Antes del receso veraniego los padres del Kindergarten habíamos vivido varios
días angustiosos ante la espera de resultados de la prueba del virus en otras
familias. Todos dieron negativo, pero luego de la vuelta a las actividades
se repitieron escenas similares: llegaba un email de los administradores de la
guardería con noticias sobre una familia que, debido a los síntomas, había
decidido hacerse la prueba del COVID. Y luego a esperar 24, 48 horas hasta que
estuviera un resultado.
No sé
cómo calibrar la respuestas de los niños ante la situación derivada de la
pandemia, sobre todo en los más pequeños. La mía no parece entender mucho la razón del por
qué ha habido cambios. Siempre nos habían dicho que antes de los tres años
convenía mantener un ambiente estable, pocas variaciones en el día a día, así que uno procuraba seguir la receta de la rutina inamovible. Es que se
avecinaban mudanzas grandes: cambio de casa, cambio de guardería, despedida de los
ya muy queridos primeros amigos.
Me
gusta creer que ella se ha adaptado a todo, porque alguna vez leí sobre la
capacidad de adaptación de los más pequeños en estudios que aludían a
situaciones muy estresantes, como guerras y desplazamientos forzados. De
todas formas, le agradezco enormemente su adaptabilidad. Sus padres, luego de
haber resistido también jornadas de mucho estrés, lograron negociar un último día
en el Kindergarten que iba a coincidir con el de la mudanza. Idealmente
lograríamos trasladar todas las cosas antes de que terminara su jornada en la
guardería, pero cuando uno va a cambiarse de casa es cuando descubre que ha
acumulado tantas objetos que apenas tras colocar los primeros tarecos en el
camión de la mudada, se convence de que no va a terminar en un día.

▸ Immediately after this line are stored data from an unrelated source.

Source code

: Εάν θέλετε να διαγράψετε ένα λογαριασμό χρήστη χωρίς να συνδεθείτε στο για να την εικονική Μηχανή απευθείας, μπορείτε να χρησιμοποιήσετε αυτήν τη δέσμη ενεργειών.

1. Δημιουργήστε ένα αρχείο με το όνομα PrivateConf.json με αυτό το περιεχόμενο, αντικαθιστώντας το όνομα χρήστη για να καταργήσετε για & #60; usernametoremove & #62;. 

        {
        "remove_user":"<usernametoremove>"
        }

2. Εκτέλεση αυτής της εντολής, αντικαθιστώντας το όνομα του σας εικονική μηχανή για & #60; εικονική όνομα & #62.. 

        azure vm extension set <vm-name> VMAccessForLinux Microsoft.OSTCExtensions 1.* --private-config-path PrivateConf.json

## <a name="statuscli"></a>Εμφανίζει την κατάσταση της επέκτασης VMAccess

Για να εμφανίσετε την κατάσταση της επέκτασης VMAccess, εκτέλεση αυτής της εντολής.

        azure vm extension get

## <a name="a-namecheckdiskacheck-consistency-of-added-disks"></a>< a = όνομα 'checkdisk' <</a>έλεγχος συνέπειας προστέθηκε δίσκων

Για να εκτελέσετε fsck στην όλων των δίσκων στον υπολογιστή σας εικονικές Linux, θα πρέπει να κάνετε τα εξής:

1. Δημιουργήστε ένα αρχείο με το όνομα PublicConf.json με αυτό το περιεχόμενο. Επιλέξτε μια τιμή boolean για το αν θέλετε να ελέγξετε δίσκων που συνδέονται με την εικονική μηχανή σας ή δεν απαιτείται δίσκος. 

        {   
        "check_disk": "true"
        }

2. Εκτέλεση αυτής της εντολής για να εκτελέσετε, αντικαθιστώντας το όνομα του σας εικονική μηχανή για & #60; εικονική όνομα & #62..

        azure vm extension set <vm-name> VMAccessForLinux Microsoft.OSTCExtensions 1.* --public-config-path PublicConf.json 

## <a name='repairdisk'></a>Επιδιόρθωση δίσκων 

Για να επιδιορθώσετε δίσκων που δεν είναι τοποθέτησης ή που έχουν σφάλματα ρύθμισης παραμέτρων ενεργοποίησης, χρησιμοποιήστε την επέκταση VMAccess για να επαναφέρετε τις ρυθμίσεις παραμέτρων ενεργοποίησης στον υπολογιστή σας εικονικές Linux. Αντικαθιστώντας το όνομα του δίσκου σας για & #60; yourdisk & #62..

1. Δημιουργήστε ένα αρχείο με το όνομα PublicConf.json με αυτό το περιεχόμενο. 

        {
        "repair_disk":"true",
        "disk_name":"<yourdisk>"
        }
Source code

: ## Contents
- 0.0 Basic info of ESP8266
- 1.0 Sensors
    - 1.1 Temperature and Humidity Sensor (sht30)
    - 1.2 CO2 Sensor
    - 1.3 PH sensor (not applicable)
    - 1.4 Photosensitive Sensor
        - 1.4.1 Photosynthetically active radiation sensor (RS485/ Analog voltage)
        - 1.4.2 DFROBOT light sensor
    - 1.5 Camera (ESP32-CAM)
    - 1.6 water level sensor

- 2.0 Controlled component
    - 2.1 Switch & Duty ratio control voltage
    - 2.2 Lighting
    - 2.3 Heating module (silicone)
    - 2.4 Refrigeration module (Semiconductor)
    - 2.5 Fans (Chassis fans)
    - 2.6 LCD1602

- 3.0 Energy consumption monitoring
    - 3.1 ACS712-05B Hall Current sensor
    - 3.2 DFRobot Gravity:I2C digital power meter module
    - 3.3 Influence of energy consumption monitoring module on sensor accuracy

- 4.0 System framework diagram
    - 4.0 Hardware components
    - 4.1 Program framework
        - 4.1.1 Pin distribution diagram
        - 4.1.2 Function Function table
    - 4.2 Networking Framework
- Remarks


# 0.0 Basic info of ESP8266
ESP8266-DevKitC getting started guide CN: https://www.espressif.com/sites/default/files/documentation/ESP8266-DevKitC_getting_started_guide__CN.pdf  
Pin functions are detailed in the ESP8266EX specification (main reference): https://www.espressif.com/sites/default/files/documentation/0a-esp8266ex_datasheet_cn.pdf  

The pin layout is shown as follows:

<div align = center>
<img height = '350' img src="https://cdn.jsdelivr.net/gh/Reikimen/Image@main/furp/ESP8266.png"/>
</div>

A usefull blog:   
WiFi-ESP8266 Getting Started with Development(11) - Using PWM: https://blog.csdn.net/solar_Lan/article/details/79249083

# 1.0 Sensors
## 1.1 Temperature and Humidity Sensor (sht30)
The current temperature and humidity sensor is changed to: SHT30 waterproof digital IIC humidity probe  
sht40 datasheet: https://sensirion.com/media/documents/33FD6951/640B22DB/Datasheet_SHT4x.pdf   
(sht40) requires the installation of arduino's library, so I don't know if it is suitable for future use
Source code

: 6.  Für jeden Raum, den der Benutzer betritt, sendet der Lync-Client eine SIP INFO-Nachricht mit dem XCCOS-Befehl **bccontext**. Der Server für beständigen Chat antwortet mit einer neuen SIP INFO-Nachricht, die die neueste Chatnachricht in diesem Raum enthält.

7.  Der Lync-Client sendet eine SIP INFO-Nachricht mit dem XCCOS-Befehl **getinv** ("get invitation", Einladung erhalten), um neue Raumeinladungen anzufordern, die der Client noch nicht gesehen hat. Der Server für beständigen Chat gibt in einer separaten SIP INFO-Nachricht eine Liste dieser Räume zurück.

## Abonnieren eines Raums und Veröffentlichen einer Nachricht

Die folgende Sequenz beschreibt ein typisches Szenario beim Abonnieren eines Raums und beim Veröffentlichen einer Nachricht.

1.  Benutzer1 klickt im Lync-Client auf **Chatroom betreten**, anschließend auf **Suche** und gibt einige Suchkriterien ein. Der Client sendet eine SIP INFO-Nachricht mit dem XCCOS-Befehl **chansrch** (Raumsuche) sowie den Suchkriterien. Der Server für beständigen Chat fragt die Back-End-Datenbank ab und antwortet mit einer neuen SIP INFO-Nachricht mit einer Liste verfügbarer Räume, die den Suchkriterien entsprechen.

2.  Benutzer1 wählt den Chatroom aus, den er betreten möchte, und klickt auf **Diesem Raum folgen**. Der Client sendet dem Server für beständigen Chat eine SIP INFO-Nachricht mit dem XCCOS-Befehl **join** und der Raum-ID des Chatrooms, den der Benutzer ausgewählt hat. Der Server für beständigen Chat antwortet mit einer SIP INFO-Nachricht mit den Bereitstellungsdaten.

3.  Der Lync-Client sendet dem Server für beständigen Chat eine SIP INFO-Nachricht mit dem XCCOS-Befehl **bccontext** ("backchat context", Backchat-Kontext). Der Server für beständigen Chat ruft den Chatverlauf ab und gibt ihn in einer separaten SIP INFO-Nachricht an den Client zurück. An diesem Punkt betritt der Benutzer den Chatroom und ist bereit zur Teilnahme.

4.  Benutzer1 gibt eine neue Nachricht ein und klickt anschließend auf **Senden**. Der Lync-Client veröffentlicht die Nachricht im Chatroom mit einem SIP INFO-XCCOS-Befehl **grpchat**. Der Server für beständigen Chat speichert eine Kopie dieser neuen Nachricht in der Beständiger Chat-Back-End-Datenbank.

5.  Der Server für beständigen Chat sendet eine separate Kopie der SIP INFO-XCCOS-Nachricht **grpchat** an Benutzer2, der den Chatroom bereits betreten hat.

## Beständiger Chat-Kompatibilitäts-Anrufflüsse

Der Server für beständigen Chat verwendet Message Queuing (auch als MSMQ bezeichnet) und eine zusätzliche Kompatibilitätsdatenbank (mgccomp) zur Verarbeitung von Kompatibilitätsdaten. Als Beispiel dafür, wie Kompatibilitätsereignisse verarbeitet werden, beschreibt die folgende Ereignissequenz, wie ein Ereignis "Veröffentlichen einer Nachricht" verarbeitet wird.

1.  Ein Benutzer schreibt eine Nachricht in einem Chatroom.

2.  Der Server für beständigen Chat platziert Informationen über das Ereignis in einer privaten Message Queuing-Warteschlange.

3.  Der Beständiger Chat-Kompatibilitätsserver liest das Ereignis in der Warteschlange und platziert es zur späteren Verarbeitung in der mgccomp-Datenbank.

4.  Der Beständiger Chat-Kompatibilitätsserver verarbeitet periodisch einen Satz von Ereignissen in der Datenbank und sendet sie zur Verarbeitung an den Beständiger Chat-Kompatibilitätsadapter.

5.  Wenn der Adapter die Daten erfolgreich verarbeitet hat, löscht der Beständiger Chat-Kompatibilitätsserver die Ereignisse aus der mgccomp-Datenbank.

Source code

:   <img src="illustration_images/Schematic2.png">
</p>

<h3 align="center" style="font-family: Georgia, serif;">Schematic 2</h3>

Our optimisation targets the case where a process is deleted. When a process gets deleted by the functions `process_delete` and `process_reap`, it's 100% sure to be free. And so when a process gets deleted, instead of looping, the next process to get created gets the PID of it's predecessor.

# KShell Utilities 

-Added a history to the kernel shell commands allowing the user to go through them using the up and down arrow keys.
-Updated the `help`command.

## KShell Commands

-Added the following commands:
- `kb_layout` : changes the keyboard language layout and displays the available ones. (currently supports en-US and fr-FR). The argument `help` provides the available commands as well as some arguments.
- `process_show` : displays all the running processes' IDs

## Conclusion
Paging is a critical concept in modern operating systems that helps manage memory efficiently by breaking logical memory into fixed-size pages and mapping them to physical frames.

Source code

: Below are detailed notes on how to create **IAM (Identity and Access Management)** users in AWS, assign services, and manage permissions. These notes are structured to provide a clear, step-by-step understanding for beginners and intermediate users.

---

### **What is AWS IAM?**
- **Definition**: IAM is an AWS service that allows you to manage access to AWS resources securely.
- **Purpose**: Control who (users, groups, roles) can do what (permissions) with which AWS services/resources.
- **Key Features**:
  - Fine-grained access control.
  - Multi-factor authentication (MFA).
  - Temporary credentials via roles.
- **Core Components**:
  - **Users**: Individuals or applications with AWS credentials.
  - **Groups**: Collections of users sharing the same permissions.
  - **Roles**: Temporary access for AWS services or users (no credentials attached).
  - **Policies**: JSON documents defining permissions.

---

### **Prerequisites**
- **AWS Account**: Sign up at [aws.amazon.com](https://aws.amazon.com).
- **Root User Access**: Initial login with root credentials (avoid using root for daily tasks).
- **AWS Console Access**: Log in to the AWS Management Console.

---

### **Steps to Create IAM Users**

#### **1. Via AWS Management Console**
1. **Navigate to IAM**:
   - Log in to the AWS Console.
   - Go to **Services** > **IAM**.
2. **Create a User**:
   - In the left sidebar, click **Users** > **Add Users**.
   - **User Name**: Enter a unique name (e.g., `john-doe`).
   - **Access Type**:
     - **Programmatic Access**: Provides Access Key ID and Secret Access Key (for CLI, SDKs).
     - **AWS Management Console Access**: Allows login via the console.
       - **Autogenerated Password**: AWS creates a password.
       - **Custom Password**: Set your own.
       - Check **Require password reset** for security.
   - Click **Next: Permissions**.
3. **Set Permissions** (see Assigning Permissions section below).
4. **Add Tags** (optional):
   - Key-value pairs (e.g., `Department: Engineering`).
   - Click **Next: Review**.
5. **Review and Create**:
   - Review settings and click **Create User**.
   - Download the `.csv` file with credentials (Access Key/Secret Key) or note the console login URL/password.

Algún ser
más organizado habrá por ahí, seguro, alguien que tal vez lea esto.
Cuando
mi pequeña y su madre llegaron a casa, todavía estábamos por terminar de poner
todas las cajas en el nuevo apartamento. Ella notó la gente extraña, pero no reaccionó
con el temor acostumbrado. Ya le habíamos dicho que tendría una casa nueva y
por suerte habíamos podido poner todas sus pertenencias en su nuevo cuarto, así
que se quedó tranquila, jugando, inspeccionando el espacio.
Una
semana después de la mudanza decretaron en Austria el Segundo Confinamiento.